◆ WHAT NEEDS TO BE DONE: Exactly as given, reproduce the records in full.

++++

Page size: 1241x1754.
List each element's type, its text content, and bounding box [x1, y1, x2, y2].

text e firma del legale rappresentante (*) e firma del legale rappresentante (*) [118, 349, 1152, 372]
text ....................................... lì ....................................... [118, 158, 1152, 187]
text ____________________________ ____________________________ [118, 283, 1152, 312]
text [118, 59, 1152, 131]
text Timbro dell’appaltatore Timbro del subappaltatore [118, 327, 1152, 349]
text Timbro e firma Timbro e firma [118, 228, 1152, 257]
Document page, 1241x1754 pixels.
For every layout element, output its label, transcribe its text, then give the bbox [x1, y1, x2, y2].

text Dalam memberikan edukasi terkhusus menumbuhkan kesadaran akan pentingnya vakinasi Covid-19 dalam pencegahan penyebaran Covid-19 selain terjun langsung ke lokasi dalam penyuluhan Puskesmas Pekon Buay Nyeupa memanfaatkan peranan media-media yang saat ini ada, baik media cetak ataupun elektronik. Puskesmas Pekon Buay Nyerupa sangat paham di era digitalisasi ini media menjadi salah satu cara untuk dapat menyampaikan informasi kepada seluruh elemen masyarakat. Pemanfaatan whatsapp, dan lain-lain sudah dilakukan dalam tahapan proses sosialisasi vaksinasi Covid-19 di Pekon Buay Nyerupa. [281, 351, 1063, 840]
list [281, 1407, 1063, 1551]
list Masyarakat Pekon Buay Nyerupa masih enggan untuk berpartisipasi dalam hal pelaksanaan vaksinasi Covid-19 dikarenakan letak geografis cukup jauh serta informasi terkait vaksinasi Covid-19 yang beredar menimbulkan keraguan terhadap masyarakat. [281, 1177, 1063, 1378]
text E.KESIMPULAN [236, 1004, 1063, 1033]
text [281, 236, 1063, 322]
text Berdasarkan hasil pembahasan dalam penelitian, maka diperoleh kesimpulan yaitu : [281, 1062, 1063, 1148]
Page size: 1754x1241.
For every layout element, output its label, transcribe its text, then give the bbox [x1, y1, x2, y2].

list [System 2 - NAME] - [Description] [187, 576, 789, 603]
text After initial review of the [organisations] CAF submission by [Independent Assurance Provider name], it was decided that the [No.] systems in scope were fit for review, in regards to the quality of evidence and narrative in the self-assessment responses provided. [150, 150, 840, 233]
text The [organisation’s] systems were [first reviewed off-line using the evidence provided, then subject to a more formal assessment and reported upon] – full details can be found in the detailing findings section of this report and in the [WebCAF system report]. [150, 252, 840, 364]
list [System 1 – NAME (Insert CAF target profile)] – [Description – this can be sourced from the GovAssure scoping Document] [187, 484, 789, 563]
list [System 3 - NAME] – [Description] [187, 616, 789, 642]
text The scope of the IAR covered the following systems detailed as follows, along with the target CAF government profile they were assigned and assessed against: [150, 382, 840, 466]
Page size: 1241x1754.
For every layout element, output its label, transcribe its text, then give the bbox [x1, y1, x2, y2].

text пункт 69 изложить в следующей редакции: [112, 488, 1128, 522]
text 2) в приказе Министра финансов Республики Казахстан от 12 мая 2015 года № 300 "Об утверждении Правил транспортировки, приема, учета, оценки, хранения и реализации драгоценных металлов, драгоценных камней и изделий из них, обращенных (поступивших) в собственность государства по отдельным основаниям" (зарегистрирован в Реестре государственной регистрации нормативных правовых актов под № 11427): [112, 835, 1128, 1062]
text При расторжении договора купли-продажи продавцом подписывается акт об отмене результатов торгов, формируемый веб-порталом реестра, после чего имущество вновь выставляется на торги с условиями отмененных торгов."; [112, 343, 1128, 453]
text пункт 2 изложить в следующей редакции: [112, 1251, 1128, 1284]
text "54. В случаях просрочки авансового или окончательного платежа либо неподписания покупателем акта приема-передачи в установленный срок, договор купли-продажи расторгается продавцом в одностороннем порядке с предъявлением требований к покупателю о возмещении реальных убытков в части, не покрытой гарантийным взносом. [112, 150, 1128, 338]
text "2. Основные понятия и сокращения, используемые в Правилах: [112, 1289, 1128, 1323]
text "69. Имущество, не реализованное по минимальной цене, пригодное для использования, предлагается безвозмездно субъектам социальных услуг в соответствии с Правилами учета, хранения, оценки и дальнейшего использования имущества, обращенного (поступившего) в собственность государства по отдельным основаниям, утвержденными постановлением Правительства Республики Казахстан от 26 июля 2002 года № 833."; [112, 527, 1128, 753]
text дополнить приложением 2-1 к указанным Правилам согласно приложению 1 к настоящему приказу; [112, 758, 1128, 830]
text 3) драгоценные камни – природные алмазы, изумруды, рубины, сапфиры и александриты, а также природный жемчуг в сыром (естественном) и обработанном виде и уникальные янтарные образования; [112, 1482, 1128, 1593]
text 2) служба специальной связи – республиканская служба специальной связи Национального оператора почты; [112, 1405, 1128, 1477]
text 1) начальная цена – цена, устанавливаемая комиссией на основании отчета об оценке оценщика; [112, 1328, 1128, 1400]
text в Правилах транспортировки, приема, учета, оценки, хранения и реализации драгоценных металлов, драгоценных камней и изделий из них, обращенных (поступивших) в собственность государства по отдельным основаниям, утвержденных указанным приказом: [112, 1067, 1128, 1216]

++++

◆ EXERCISE RESPONSE:
Page size: 1241x1754.
List each element's type, its text content, and bounding box [x1, y1, x2, y2].

text e firma del legale rappresentante (*) e firma del legale rappresentante (*) [118, 349, 1152, 372]
text ....................................... lì ....................................... [118, 158, 1152, 187]
text ____________________________ ____________________________ [118, 283, 1152, 312]
text [118, 59, 1152, 131]
text Timbro dell’appaltatore Timbro del subappaltatore [118, 327, 1152, 349]
text Timbro e firma Timbro e firma [118, 228, 1152, 257]
Document page, 1241x1754 pixels.
For every layout element, output its label, transcribe its text, then give the bbox [x1, y1, x2, y2].

text Dalam memberikan edukasi terkhusus menumbuhkan kesadaran akan pentingnya vakinasi Covid-19 dalam pencegahan penyebaran Covid-19 selain terjun langsung ke lokasi dalam penyuluhan Puskesmas Pekon Buay Nyeupa memanfaatkan peranan media-media yang saat ini ada, baik media cetak ataupun elektronik. Puskesmas Pekon Buay Nyerupa sangat paham di era digitalisasi ini media menjadi salah satu cara untuk dapat menyampaikan informasi kepada seluruh elemen masyarakat. Pemanfaatan whatsapp, dan lain-lain sudah dilakukan dalam tahapan proses sosialisasi vaksinasi Covid-19 di Pekon Buay Nyerupa. [281, 351, 1063, 840]
list [281, 1407, 1063, 1551]
list Masyarakat Pekon Buay Nyerupa masih enggan untuk berpartisipasi dalam hal pelaksanaan vaksinasi Covid-19 dikarenakan letak geografis cukup jauh serta informasi terkait vaksinasi Covid-19 yang beredar menimbulkan keraguan terhadap masyarakat. [281, 1177, 1063, 1378]
text E.KESIMPULAN [236, 1004, 1063, 1033]
text [281, 236, 1063, 322]
text Berdasarkan hasil pembahasan dalam penelitian, maka diperoleh kesimpulan yaitu : [281, 1062, 1063, 1148]
Page size: 1754x1241.
For every layout element, output its label, transcribe its text, then give the bbox [x1, y1, x2, y2].

list [System 2 - NAME] - [Description] [187, 576, 789, 603]
text After initial review of the [organisations] CAF submission by [Independent Assurance Provider name], it was decided that the [No.] systems in scope were fit for review, in regards to the quality of evidence and narrative in the self-assessment responses provided. [150, 150, 840, 233]
text The [organisation’s] systems were [first reviewed off-line using the evidence provided, then subject to a more formal assessment and reported upon] – full details can be found in the detailing findings section of this report and in the [WebCAF system report]. [150, 252, 840, 364]
list [System 1 – NAME (Insert CAF target profile)] – [Description – this can be sourced from the GovAssure scoping Document] [187, 484, 789, 563]
list [System 3 - NAME] – [Description] [187, 616, 789, 642]
text The scope of the IAR covered the following systems detailed as follows, along with the target CAF government profile they were assigned and assessed against: [150, 382, 840, 466]
Page size: 1241x1754.
For every layout element, output its label, transcribe its text, then give the bbox [x1, y1, x2, y2].

text пункт 69 изложить в следующей редакции: [112, 488, 1128, 522]
text 2) в приказе Министра финансов Республики Казахстан от 12 мая 2015 года № 300 "Об утверждении Правил транспортировки, приема, учета, оценки, хранения и реализации драгоценных металлов, драгоценных камней и изделий из них, обращенных (поступивших) в собственность государства по отдельным основаниям" (зарегистрирован в Реестре государственной регистрации нормативных правовых актов под № 11427): [112, 835, 1128, 1062]
text При расторжении договора купли-продажи продавцом подписывается акт об отмене результатов торгов, формируемый веб-порталом реестра, после чего имущество вновь выставляется на торги с условиями отмененных торгов."; [112, 343, 1128, 453]
text пункт 2 изложить в следующей редакции: [112, 1251, 1128, 1284]
text "54. В случаях просрочки авансового или окончательного платежа либо неподписания покупателем акта приема-передачи в установленный срок, договор купли-продажи расторгается продавцом в одностороннем порядке с предъявлением требований к покупателю о возмещении реальных убытков в части, не покрытой гарантийным взносом. [112, 150, 1128, 338]
text "2. Основные понятия и сокращения, используемые в Правилах: [112, 1289, 1128, 1323]
text "69. Имущество, не реализованное по минимальной цене, пригодное для использования, предлагается безвозмездно субъектам социальных услуг в соответствии с Правилами учета, хранения, оценки и дальнейшего использования имущества, обращенного (поступившего) в собственность государства по отдельным основаниям, утвержденными постановлением Правительства Республики Казахстан от 26 июля 2002 года № 833."; [112, 527, 1128, 753]
text дополнить приложением 2-1 к указанным Правилам согласно приложению 1 к настоящему приказу; [112, 758, 1128, 830]
text 3) драгоценные камни – природные алмазы, изумруды, рубины, сапфиры и александриты, а также природный жемчуг в сыром (естественном) и обработанном виде и уникальные янтарные образования; [112, 1482, 1128, 1593]
text 2) служба специальной связи – республиканская служба специальной связи Национального оператора почты; [112, 1405, 1128, 1477]
text 1) начальная цена – цена, устанавливаемая комиссией на основании отчета об оценке оценщика; [112, 1328, 1128, 1400]
text в Правилах транспортировки, приема, учета, оценки, хранения и реализации драгоценных металлов, драгоценных камней и изделий из них, обращенных (поступивших) в собственность государства по отдельным основаниям, утвержденных указанным приказом: [112, 1067, 1128, 1216]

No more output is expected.